The Delaware Court of Chancery (the Court) recently issued an unprecedented order to divest shares in a Delaware corporation. In In re Stream TV Networks, Inc. Omnibus Agreement Litigations, Vice Chancellor Laster found that the divested parties acted in contempt to circumvent a prior decision of the Court and, as a remedy, invoked a rule allowing the Court to reassign ownership of any real or personal property within the jurisdiction of the Court. The decision is a reminder to Delaware litigants of the broad authority of the Court and its willingness to issue “extraordinary remedies” to ensure a fair and equitable result.
Stream TV Networks, Inc. (Stream), its secured creditors, including Hawk Investment Holdings Ltd. (Hawk), and certain stockholders, entered into an omnibus agreement related to Stream’s default on secured debt. The agreement provided that Stream would transfer all of its assets, which primarily consisted of shares in a Delaware subsidiary (the Shares) to SeeCubic, Inc. (SeeCubic), an entity controlled by the secured creditors. In return, the secured creditors would extinguish the secured debt. Minority stockholders received the right to exchange their shares in Stream for shares in SeeCubic. Stream’s controlling stockholders, however, were not entitled to any rights and, therefore, objected to the validity of the omnibus agreement.
The Court initially held that the omnibus agreement was valid and enforceable, following which all of Stream’s assets, including the Shares, were transferred to SeeCubic. However, the Delaware Supreme Court reversed on appeal, holding the agreement was invalid as it did not receive the requisite approval from Stream’s majority stockholders. The Court directed that the assets (and the Shares) be returned to Stream.
Hawk then intervened and sought permission to exercise rights as creditor prior to the transfer but was denied by the Court. As Vice Chancellor Laster explains, this prompted Hawk to engage in “a series of coordinated acts in which SeeCubic would transfer the Shares to Stream in a manner that would enable Hawk to seize them by acting before Stream could respond.” First, SeeCubic informed the Court that the Shares had been returned to Stream. Following this, Hawk sent a letter consisting of “dense legalese” demanding that title to the Shares immediately be registered in its name, at which point title to the Shares was transferred into Hawk’s name on the official stock ledger. One hour after the Shares were registered in Hawk’s name, Hawk wrote to the Court confirming that it now owned the Shares. The series of “choreographed” events took place during “an extended lunch hour, starting at 11:45 a.m. and ending at 1:18 p.m.,” with Vice Chancellor Laster commenting that it “was not possible for [the parties] to have taken the actions they did without advance notice, preparation, and an overarching plan.”
The Court’s Decision
The Court held SeeCubic and Hawk in contempt for acting in concert to frustrate the Court’s earlier orders. Vice Chancellor Laster applied an equitable standard to determine whether SeeCubic and Hawk failed to comply with orders “in a meaningful way.” The Court found that SeeCubic and Hawk deprived Stream of a fair opportunity to engage with its secured creditors, and orchestrated a sequence of events to “seize the Shares before Stream could react.”
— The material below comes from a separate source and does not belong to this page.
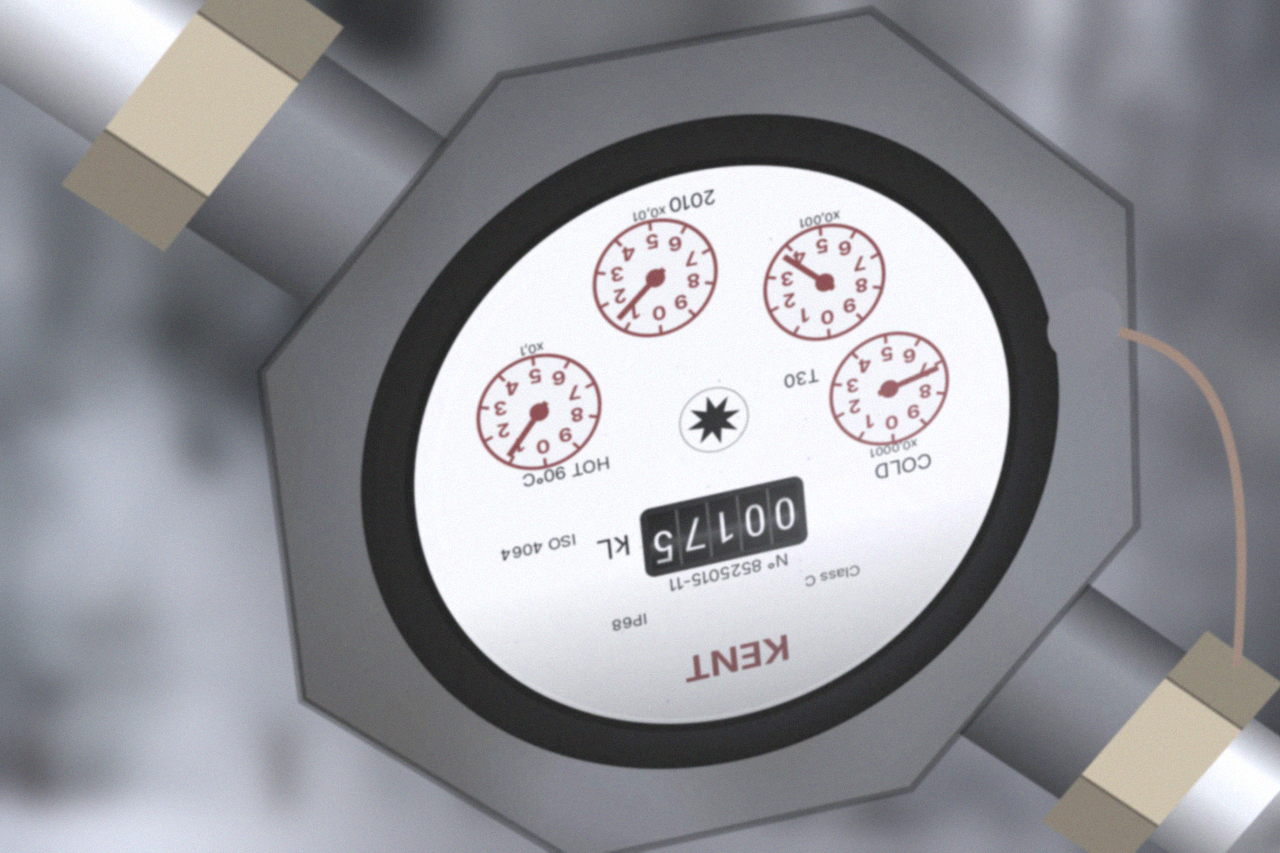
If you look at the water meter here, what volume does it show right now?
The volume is 175.1137 kL
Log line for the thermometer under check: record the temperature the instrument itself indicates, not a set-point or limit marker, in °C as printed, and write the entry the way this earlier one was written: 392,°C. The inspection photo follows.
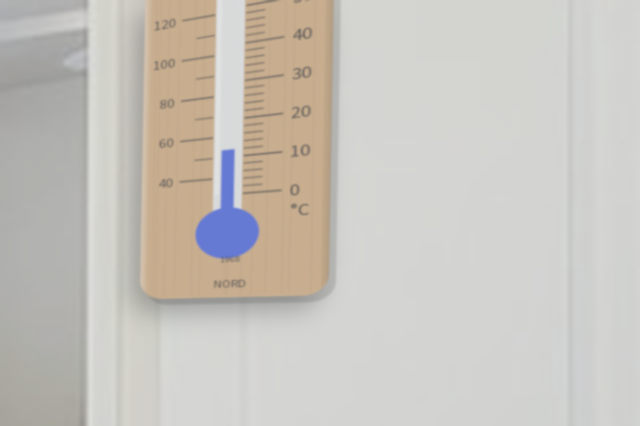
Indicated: 12,°C
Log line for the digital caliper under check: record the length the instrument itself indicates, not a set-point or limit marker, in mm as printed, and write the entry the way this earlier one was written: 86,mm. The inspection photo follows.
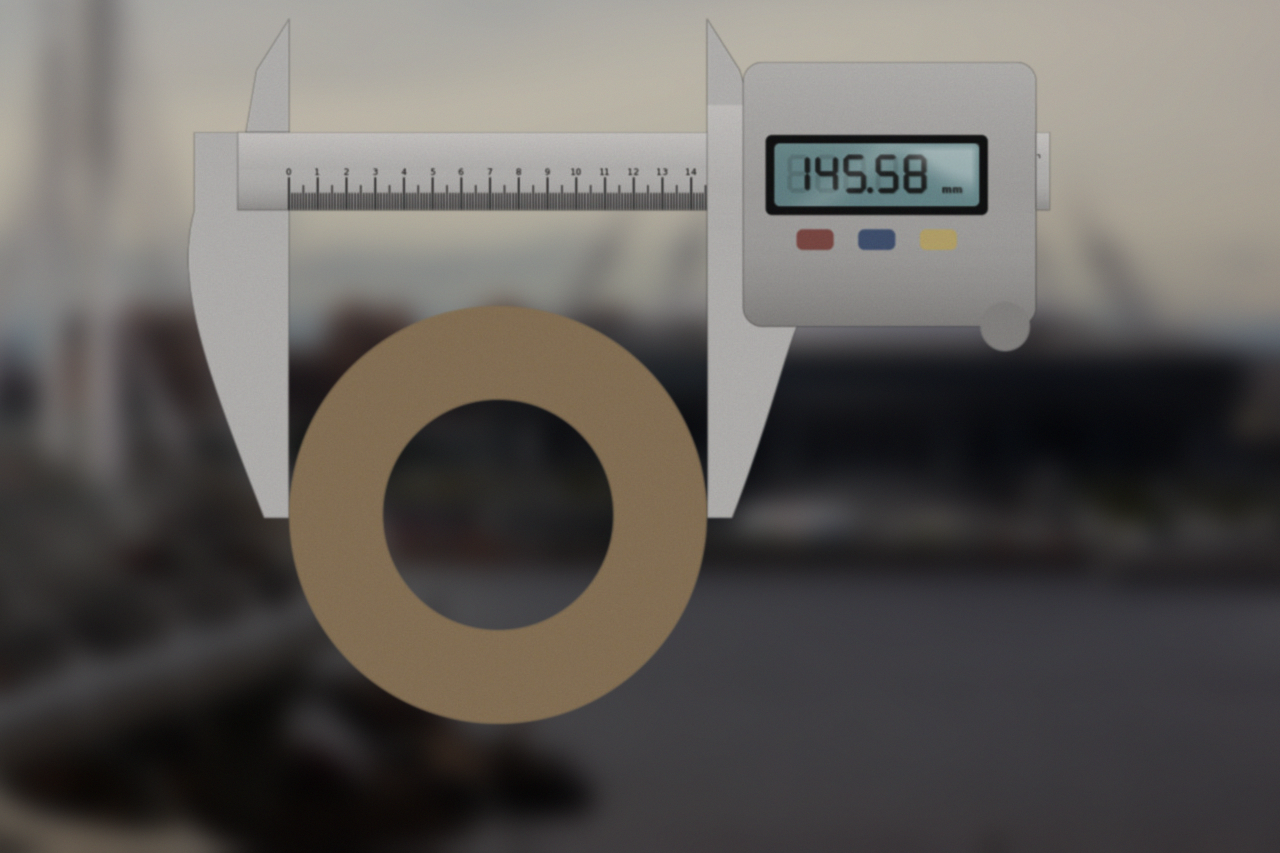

In granting the divestiture sought by Stream, the Court invoked a rule that had never before been referenced in a Court opinion, reasoning that “extraordinary facts will sometimes call for extraordinary remedies” and “the fact that a particular form of relief is unprecedented does not mean it is unwarranted or unavailable.” The rule provided that where a “party [is] in contempt,” the Court “may enter a judgment divesting the title of any party” to “real or personal property … within the jurisdiction of the Court,” which property included the Shares because “stock in a Delaware corporation [is] personal property within the jurisdiction of the Court.” In addition, the Court granted a 10-day injunction barring Hawk and SeeCubic from interfering with Steam’s ownership of the Shares.
Though this case involved an extreme set of facts, litigants should take heed of the Court’s willingness to apply equitable and extraordinary tools that are at its disposal. This is particularly true when the Court views such actions as necessary to ensure that parties carry out the intended outcome of the Court’s orders.